The good news: Unemployment dropped slightly last month, to 10%. The bad news: 4,200 print publishing workers were laid off just in November and 86,800 have lost their jobs in the past 12 months.

The figures come from the industry breakdown of the Bureau of Labor Statistics' new employment numbers [pdf]. Jobs in the print publishing category—that includes newspapers, magazines, and books as well as direct-mail shops and the like—have declined from 863,600 last November to 776,800 last month—a 10% drop (those are seasonably adjusted figures). Last month alone saw a 4.2% decline in print jobs, helped by massive bloodletting at the Associated Press, Business Week, Time Inc., and elsewhere.

And those numbers explicitly exclude internet-based jobs, which don't appear to be tracked separately.
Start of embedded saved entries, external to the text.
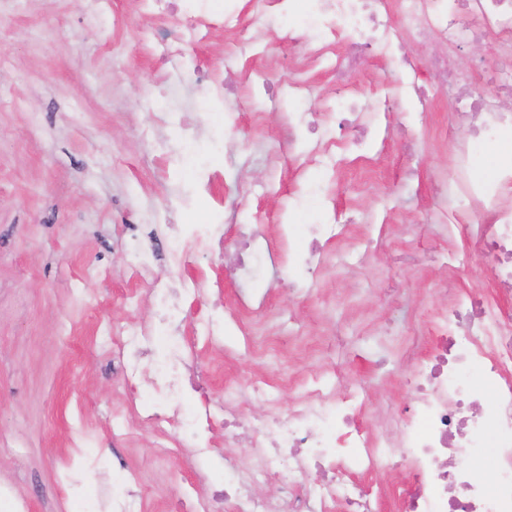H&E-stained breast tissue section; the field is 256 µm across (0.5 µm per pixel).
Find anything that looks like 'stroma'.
I'll list each match as a JSON object with an SVG mask.
<instances>
[{"instance_id": "1", "label": "stroma", "mask_w": 512, "mask_h": 512, "mask_svg": "<svg viewBox=\"0 0 512 512\" xmlns=\"http://www.w3.org/2000/svg\"><path fill=\"white\" fill-rule=\"evenodd\" d=\"M298 19L253 30L228 57L231 33L189 35L147 0H0V482L27 496L28 512H85L104 482L158 512L199 472L178 449L159 466V440L135 416L122 436L112 430L124 401L107 329L154 322L145 291L166 273L161 243L175 229L218 221L230 242L241 225L272 236L292 216L294 252L309 225L332 219L372 241L353 253L337 236L327 245L337 267L293 266L272 285L268 303L293 306L294 319H269L260 335L302 325L294 349L333 343L283 362L253 358L233 327L218 344L202 336L242 288L222 254L187 256L180 276L200 292L187 299L184 353L209 365L197 382L217 417L227 385L332 366L337 395L364 384L361 419L376 426L410 397L399 385L408 349L428 352L426 318L445 305V284L492 289L491 265L464 252L468 206L433 198L468 136L425 68L439 45L403 32L409 66L368 57L352 83L372 89L361 99L371 136L328 156L317 137L294 147L279 137L296 117L295 65L279 45ZM211 58L237 76L234 92L218 100L189 86L166 98L179 72ZM412 82L432 98H409Z\"/></svg>"}]
</instances>
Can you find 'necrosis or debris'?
I'll use <instances>...</instances> for the list:
<instances>
[{
	"label": "necrosis or debris",
	"instance_id": "1",
	"mask_svg": "<svg viewBox=\"0 0 512 512\" xmlns=\"http://www.w3.org/2000/svg\"><path fill=\"white\" fill-rule=\"evenodd\" d=\"M303 18L308 31L320 41L348 42L352 52L337 56L331 68L344 77L358 64L359 47L370 46L378 57H389L397 28L419 29L450 45H460L482 31H492L512 55V0H396L395 13L381 12L377 0H306ZM475 146L458 144L455 177L459 197L472 210L470 236L481 258L489 260L496 278L512 284V168L499 177H481L474 162ZM211 225L190 229L169 238L170 271H179L187 255L211 246ZM239 267L258 261L277 263L279 251L259 229L245 228L237 241ZM151 297L161 312L152 328L116 326L112 349L122 357L116 374L120 388L137 397L149 388L156 406L139 414L142 428L164 441L190 449L196 457L211 454V444L198 438L200 429H212L208 402L184 414L187 385L182 375L186 362L182 343L172 327L181 315L182 290L157 286ZM436 342L423 359H410L403 383L415 393L413 402L396 408L397 425L382 430L358 423L363 403L360 391L336 397V372L302 381L300 393L288 412L276 411L281 386L263 378L248 388L272 410L249 421L229 415L224 419V443L256 439L266 458L259 469L239 470L236 480L217 489L199 485L181 487L182 512H377L381 497L399 493L404 512H512V310L480 301L479 292L449 291L448 306L434 324ZM168 335L165 349H151L152 336ZM493 391L491 414L477 409L485 391ZM491 441L497 453L492 482L475 480L454 464L452 448H475ZM317 471L321 478L300 490H285L277 501L257 496L261 482L281 475L292 477ZM406 472L403 487H396L399 472ZM382 473V483L365 489L352 474Z\"/></svg>",
	"mask_w": 512,
	"mask_h": 512
}]
</instances>
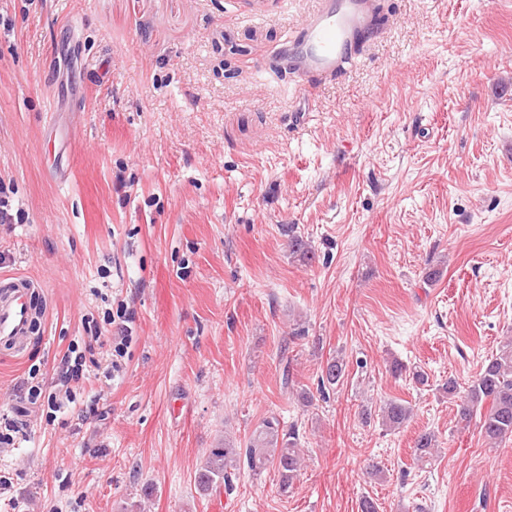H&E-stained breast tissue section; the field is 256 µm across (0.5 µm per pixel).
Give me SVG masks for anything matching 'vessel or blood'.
I'll list each match as a JSON object with an SVG mask.
<instances>
[{
	"label": "vessel or blood",
	"mask_w": 512,
	"mask_h": 512,
	"mask_svg": "<svg viewBox=\"0 0 512 512\" xmlns=\"http://www.w3.org/2000/svg\"><path fill=\"white\" fill-rule=\"evenodd\" d=\"M370 0H317L293 42L290 70L304 76L335 73L354 62V47L371 26ZM42 285L24 274L0 275V349L24 354L36 326L49 316Z\"/></svg>",
	"instance_id": "obj_1"
}]
</instances>
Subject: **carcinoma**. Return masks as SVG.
Returning <instances> with one entry per match:
<instances>
[{"mask_svg": "<svg viewBox=\"0 0 512 512\" xmlns=\"http://www.w3.org/2000/svg\"><path fill=\"white\" fill-rule=\"evenodd\" d=\"M344 361L334 357L321 367L318 390L325 393L336 388L345 377ZM448 398L456 400L457 423L466 428L478 419L480 433L491 445L512 437V339L506 341L495 356L486 360L479 374L464 393L457 382L448 379ZM411 408L401 401L390 400L379 410L383 426L396 429L405 423ZM298 429L283 430L280 421L270 417L258 425L245 443L231 437L218 440L203 456L195 476V486L204 496L231 486L232 477L241 467L255 474L268 470L277 473L279 485L289 488L303 464V450ZM437 438L430 431L420 433L414 444L416 460L430 464L436 454Z\"/></svg>", "mask_w": 512, "mask_h": 512, "instance_id": "carcinoma-1", "label": "carcinoma"}]
</instances>
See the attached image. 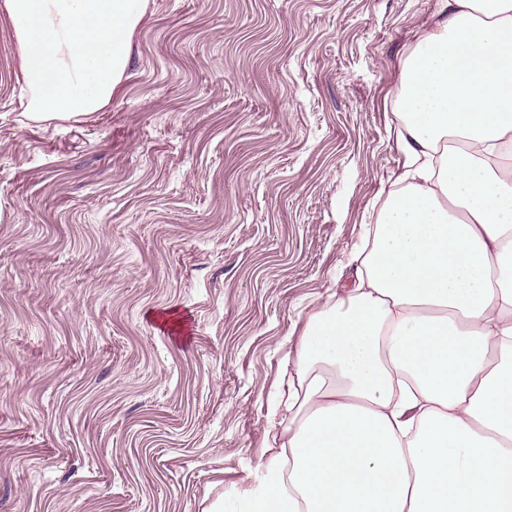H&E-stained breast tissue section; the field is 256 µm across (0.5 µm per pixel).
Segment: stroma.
<instances>
[{"label": "stroma", "instance_id": "obj_1", "mask_svg": "<svg viewBox=\"0 0 512 512\" xmlns=\"http://www.w3.org/2000/svg\"><path fill=\"white\" fill-rule=\"evenodd\" d=\"M439 0H147L38 121L0 16V512H207L273 454L310 316L404 170Z\"/></svg>", "mask_w": 512, "mask_h": 512}]
</instances>
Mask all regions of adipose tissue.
<instances>
[{
	"label": "adipose tissue",
	"instance_id": "obj_1",
	"mask_svg": "<svg viewBox=\"0 0 512 512\" xmlns=\"http://www.w3.org/2000/svg\"><path fill=\"white\" fill-rule=\"evenodd\" d=\"M147 0H0L39 118L112 99ZM397 100L408 169L308 321L278 453L208 512H512V0H439Z\"/></svg>",
	"mask_w": 512,
	"mask_h": 512
}]
</instances>
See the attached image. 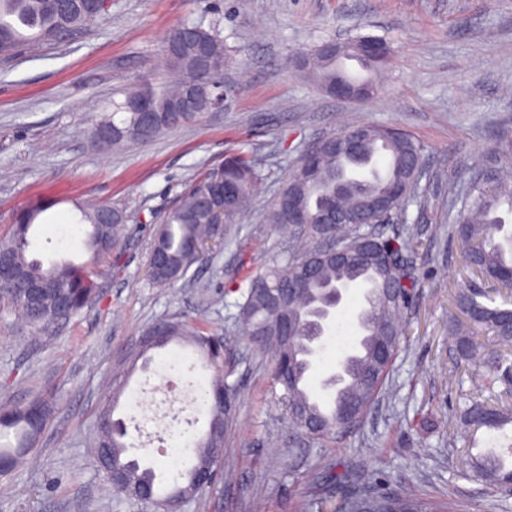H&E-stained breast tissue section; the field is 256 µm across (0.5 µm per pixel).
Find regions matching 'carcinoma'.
Returning <instances> with one entry per match:
<instances>
[{"mask_svg":"<svg viewBox=\"0 0 512 512\" xmlns=\"http://www.w3.org/2000/svg\"><path fill=\"white\" fill-rule=\"evenodd\" d=\"M105 12L96 0H77V7L64 13L53 0H0V57L13 54L19 44L28 40L18 29L5 20L15 16L24 25L37 29L29 39L30 46L53 41L74 31L99 22ZM204 47L222 64L230 60L217 23L201 20L186 21L178 25L166 42L168 67L177 75L176 80L163 91L156 92L145 85L125 94L124 100L112 104L113 113L121 112L120 121L108 120L93 127L92 137L99 145L119 146L128 141H147L165 130L181 127L201 117L199 112L178 111L179 101L186 90L198 83H220L222 71L200 72L196 61L198 49ZM308 61L299 70L313 77L321 86L336 82V74L348 81L354 78L336 67V63H323L315 57V51L303 56ZM140 101L150 105L158 118L156 129L141 136L135 127V107ZM353 130L366 132L362 153L358 156L341 152L320 157V172L315 182H310L301 171L304 161L288 175V178L265 214L269 224L286 223L282 200L293 195L311 208L310 224L297 236L288 255L271 261L261 270L244 275L247 283L244 302L239 304V319L245 335L262 337L258 347L271 354V381L280 387V399L292 424L320 439H333L336 425L342 417V409L352 406L365 415L378 401L393 367L394 360L381 362L376 357L377 347L387 344L392 355L400 350L405 332L404 315L410 305L414 289L418 285L415 276L418 252L416 238L405 228L397 235L385 236L378 225L370 221L364 224H334L326 227L317 223L315 209L329 203L337 205L344 213L361 215L396 181L406 184V191L389 201L390 211L397 223L404 224L406 208L419 198V178L413 175L411 162L423 156V148L409 135L396 132L383 125H353ZM231 165L224 169H212L190 183L177 203L164 213L154 228L153 245L164 249L167 264L179 270L175 276L166 270L153 273V284L169 287L186 276L190 267L203 258V246L217 234L212 211L204 208L200 200L210 193L219 180L236 188L234 199L224 203V235L237 223L252 204L254 189L261 180L255 160L244 154L230 157ZM463 213L450 225V232L463 246L465 260L488 282H498L512 273V229H508L503 212L512 214V172L505 165L494 163L481 170V176L470 183L462 198ZM80 222L89 226L82 240L89 258L81 264L72 262H43L30 255V232L34 224L49 209L40 201L29 203L14 214L11 232L0 238V255L21 267L28 278L41 282L44 288L42 303L32 305L23 291L11 282L0 283V299L17 311L31 326L45 330L61 321L77 316L98 296L97 277L99 262L120 249L125 225L118 219L122 210L108 203L75 204ZM372 235L376 243L375 253L354 256L347 263L337 265L323 259L321 245L327 237L336 238L351 246L362 237ZM389 255L408 259L407 270L398 274V298L390 302L383 291V281L377 270V258ZM313 266L311 276L301 280L300 293L288 303V314L298 321L299 331L292 340L278 338L276 318L267 304L266 288H286L295 279L302 266ZM368 274L375 286L367 316L371 321L370 337L365 341V355L355 363L343 358L340 366L350 375V382L343 391L333 394L336 381L326 380L322 389L334 403L330 413L323 412L309 399L304 380L313 368L309 359L311 345L318 339V326L322 305L329 289L338 284L361 285V276ZM455 306L463 318L448 321V332L455 336V347L460 360L475 369L482 387L492 390L494 384L512 370L508 358L489 346H512V301L507 294L487 288L459 290ZM170 334L158 348L172 343L193 348L206 367L213 372L211 388L205 397L222 394L229 399L224 407L209 403L208 430L193 443L195 463L186 471L172 476V487L161 488L160 475L150 466H142L126 454L130 448L128 432L123 422L113 417L114 409H104L98 417L96 431L91 441L94 457L100 449L110 447L111 460L131 472L133 481L151 485L160 499L186 491L193 498L208 485L194 482L195 473L201 468L214 469L224 456L227 427L234 411L235 387L227 382L224 370L225 339L213 335L203 322L169 320ZM291 367L293 378L281 376L283 367ZM465 432L480 430L502 431L512 426V408L495 406L473 400L463 414ZM46 422L33 425L27 417V407L0 405V465L4 473L15 469L36 446ZM466 478H476L487 486L497 489L512 479V462L504 455L468 456ZM340 492L336 496V512H446L445 505L436 500L419 498L407 492L379 491L371 480L358 482L346 473L336 475Z\"/></svg>","mask_w":512,"mask_h":512,"instance_id":"cac0c4a2","label":"carcinoma"}]
</instances>
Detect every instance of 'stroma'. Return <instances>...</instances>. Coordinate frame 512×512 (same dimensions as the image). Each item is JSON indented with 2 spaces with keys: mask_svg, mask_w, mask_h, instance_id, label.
I'll use <instances>...</instances> for the list:
<instances>
[{
  "mask_svg": "<svg viewBox=\"0 0 512 512\" xmlns=\"http://www.w3.org/2000/svg\"><path fill=\"white\" fill-rule=\"evenodd\" d=\"M112 0L104 18L36 55L0 58V235L17 209L53 199L34 233L43 261H85L78 201L107 202L127 216L118 263L104 262L98 298L71 322L37 332L0 305V400L25 405L50 395V417L23 466L0 477V512H154L114 492L86 448L112 383L125 388L116 417L131 457L170 473L191 462L184 446L207 428L204 404L169 427L144 426L159 390L175 382L201 395L211 376L192 349L150 351L129 369L125 356L154 321L204 320L228 340L230 383L239 393L217 482L185 512H334L328 502L338 473L377 478L386 490L408 489L447 501L448 512H512V496L462 478L459 438L472 371L460 362L448 319L457 289L480 285L448 234L461 210L458 195L479 168L512 142V0ZM218 20L234 89L222 108L147 142L89 149L96 120L111 114L136 84L165 87V38L187 20ZM383 38L392 56L377 96L338 100L294 68L322 40ZM358 123L389 125L424 148L421 200L406 209L421 247L418 286L407 332L382 396L361 426L333 440L302 433L278 401L270 360L256 356L237 319L244 270L287 252L288 230L263 214L307 148ZM252 153L262 174L252 207L230 244L213 249L185 279L167 288L148 277L152 229L185 187L227 155ZM363 305L351 293L336 314L342 336H329L310 387L335 373L341 339L356 332ZM429 419L418 429L414 416Z\"/></svg>",
  "mask_w": 512,
  "mask_h": 512,
  "instance_id": "35a3bbf8",
  "label": "stroma"
}]
</instances>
So the total number of media workers laid off in the last year is almost certainly substantially higher.

Overall, the new job figures are being described as a small improvement, given the downtick in the unemployment rate. But the largest single employment sector to add jobs in the last month was temporary services, with an increase of 52,000. And the largest drop in unemployment was among teenagers. These are not quality jobs.

And this paragraph from the BLS's release should provide some sobering context:

About 2.3 million persons were marginally attached to the labor force in November, an increase of 376,000 from a year earlier. (The data are not seasonally adjusted.) These individuals were not in the labor force, wanted and were available for work, and had looked for a job sometime in the prior 12 months. They were not counted as unemployed because they had not searched for work in the 4 weeks preceding the survey.

But there's good news: Employment in commercial banking increased by 1,000 jobs, or about 1%. They always win, don't they?